→ WORK ORDER: In the material below, find the line with "which has a local monopoly. Imaging tests are" and the line with "I broke down", then output those two lines and every line between them, exactly.

→ TASK INPUTS:
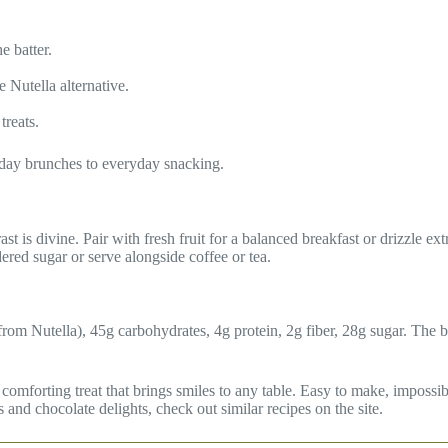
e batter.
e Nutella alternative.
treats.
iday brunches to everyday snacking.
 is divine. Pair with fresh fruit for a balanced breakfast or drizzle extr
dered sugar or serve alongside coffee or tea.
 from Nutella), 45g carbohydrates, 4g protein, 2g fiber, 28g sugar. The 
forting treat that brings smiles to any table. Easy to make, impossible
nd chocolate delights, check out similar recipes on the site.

==

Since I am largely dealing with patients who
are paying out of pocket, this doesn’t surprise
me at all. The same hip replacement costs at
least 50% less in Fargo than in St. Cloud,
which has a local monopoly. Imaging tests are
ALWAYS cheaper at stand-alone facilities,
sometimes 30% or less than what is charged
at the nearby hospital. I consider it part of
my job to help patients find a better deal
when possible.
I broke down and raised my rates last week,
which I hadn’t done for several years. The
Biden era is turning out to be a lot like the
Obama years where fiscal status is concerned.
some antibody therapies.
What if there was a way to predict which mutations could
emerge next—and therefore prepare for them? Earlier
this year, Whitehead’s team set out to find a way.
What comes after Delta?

* * *

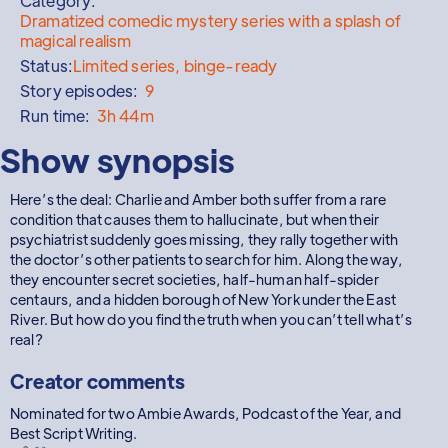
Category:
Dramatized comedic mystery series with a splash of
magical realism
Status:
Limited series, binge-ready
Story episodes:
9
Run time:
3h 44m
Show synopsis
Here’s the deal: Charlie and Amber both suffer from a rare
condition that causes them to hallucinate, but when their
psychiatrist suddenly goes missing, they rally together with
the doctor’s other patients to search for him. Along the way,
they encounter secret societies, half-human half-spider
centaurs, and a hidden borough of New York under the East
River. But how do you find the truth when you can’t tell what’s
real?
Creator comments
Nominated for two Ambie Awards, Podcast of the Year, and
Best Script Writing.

→ ANSWER BOX:
which has a local monopoly. Imaging tests are
ALWAYS cheaper at stand-alone facilities,
sometimes 30% or less than what is charged
at the nearby hospital. I consider it part of
my job to help patients find a better deal
when possible.
I broke down and raised my rates last week,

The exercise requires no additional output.